Sql-server – Indexing strategy for dynamic predicate

indexindex-tuningsql serversql-server-2012

Assume SQL Server 2012 Standard edition.

My database has a table with 500 million rows. The table has about a dozen columns, none of which are very wide (some varchar(100)'s and some ints).

The clustered index (also primary key) is an identity column.

The application using this table has a screen where the user can search on most of the columns. One search field on the screen, which is required, has the option to search starts with or contains, resulting in either

WHERE ABC LIKE 'something%' -- starts with 

or

WHERE ABC LIKE '%something%' -- contains

The actual queries are parameterized, unlike my examples here.

The other search fields do a starts with search just like the first example above, but they are not required.

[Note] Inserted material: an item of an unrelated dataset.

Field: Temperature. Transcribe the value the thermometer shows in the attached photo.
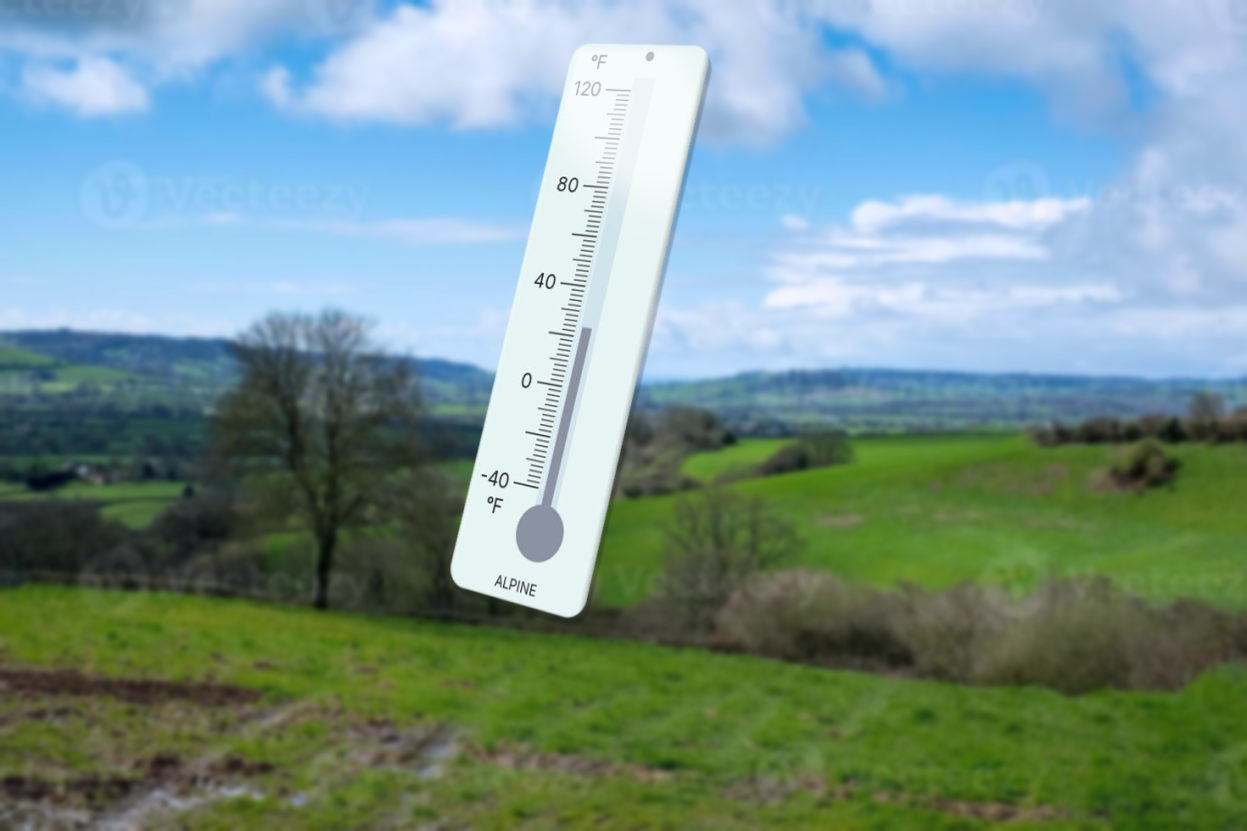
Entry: 24 °F
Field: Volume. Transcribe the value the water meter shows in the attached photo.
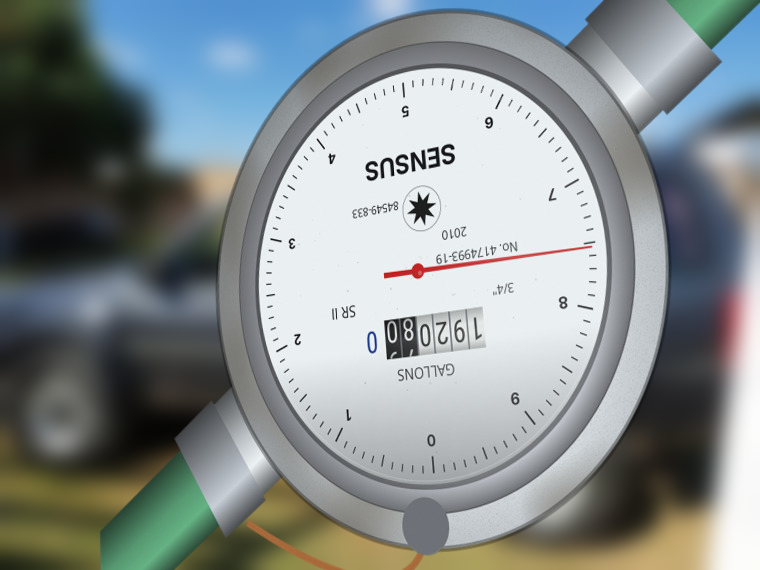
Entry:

So, any combination of these fields can be searched on resulting in a dynamic where clause.

Given this information, what indexes should be created for optimal performance?

Bearing in mind that I'm new to query performance tuning, my naive strategy for this scenario alone is to create a non-clustered index for each column and using full text search for the column that has the contains search option. I'd love to hear why or why not that's a bad idea and what a better approach would be.

Update

It's known to me that full text searching is how to optimize the case of a "contains" search.

I'm much more interested in the other aspect of the problem: how to optimize for the other search fields which may or may not be present in any given query predicate. The details surrounding the field that can benefit from a full text index are included in my question only to help paint a more complete picture of my particular situation.

Best Answer

If I were you I would run a trace specific to hits on that table. It shouldn't be overly intensive since you are restricting it to just queries against that table, from your application. Run just the minimum needed by the DTA (Database Tuning Advisor). Run it for a day here, a day there, make sure you get some end of week days and some end of month days. Then run the whole lot through the DTA.

Here is why, I'm willing to bet that you have specific combinations of columns that are going to come up more often than not. You can create more complex indexes based on that information. You might also find that you can create some correlated statistics. Basically statistics that have more than one column. For example creating a statistic on City and State together may improve queries against those two columns.

However make sure you don't create to many indexes. On a table that large I'm guessing you do a fair number of writes and every additional index added will slow them down. Of course you may do most of your writes during a batch process.

Also make sure that you put an automatic process to update your statistics periodically. With that many rows the statistics aren't going to update on their own very often. Only once 500+20% of the rows have changed, in at 500 mil rows that's a LOT.